Using the Medicare program as a reference point, he says ACOs are generally thought to be succeeding if they can generate 2% to 10% of savings. Anything above 10%, according to Medicare, may be a sign of withholding care. But Merrill says since many people think up to 30% of health care spending is not needed, it is possible to get annual savings above 10% and not be doing anything wrong in terms of patient care. Still, “in my opinion, 2% to 10% is a reasonable number, and upward of 5% or beyond is impressive,” he adds.

For one major insurer, pediatricians “are definitely a part of our collaborative accountable care process” when they are on staff of a multi-specialty practice, Harriet Wallsh, R.N., national director for Cigna Corp.’s collaborative care operations, tells HPW. She says some of the insurer’s collaborative accountable care (CAC) arrangements, like Partners in Care in New Jersey, are heavily weighted with pediatricians, for example.

There are some differences with children’s care and how it relates to CACs. For instance, predictive modeling is usually best utilized for chronically ill members, which typically are not children, Wallsh says.

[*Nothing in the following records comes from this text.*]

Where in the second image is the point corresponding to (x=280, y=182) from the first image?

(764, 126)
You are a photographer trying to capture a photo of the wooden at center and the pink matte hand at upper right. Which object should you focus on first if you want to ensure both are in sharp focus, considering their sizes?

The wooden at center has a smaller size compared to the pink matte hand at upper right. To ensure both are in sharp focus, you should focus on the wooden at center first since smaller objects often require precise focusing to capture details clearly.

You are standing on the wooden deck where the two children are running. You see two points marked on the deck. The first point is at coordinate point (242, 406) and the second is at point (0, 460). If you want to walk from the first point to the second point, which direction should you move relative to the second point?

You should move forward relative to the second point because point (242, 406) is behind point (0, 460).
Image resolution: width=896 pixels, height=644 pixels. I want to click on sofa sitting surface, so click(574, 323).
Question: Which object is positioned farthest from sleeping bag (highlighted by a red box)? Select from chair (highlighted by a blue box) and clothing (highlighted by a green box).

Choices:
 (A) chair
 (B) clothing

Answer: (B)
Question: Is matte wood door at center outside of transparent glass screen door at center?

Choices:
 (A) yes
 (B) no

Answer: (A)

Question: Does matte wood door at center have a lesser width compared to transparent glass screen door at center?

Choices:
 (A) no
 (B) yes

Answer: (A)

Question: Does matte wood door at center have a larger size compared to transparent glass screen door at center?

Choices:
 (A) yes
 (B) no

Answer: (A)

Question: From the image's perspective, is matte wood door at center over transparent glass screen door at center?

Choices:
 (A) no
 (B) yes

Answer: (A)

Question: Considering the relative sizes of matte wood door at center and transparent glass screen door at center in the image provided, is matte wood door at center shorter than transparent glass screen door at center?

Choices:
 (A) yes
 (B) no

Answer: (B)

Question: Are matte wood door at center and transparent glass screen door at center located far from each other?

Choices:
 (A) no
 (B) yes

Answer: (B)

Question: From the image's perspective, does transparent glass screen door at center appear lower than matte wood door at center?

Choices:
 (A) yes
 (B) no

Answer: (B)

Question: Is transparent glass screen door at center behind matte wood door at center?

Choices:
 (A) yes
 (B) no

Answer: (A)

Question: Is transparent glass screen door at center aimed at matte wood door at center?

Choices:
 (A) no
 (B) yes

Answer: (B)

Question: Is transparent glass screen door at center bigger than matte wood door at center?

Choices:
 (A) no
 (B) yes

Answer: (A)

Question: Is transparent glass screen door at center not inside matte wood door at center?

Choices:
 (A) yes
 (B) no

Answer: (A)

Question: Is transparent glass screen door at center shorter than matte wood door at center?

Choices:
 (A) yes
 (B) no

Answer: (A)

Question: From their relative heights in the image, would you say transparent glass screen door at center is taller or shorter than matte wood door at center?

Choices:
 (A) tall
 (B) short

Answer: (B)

As for the future, she does not rule out a pediatric-centered CAC. “It is something we are thinking about,” Wallsh comments. But first the idea would have to progress through Cigna’s test-and-learn processes, and if it looks promising then it would head to pilot mode where the scalability of such an effort would be measured.

“We don’t see a tremendous amount of requests from the marketplace because when you think about it there are not too many practices that are exclusively pediatrics in a larger scale,” she says.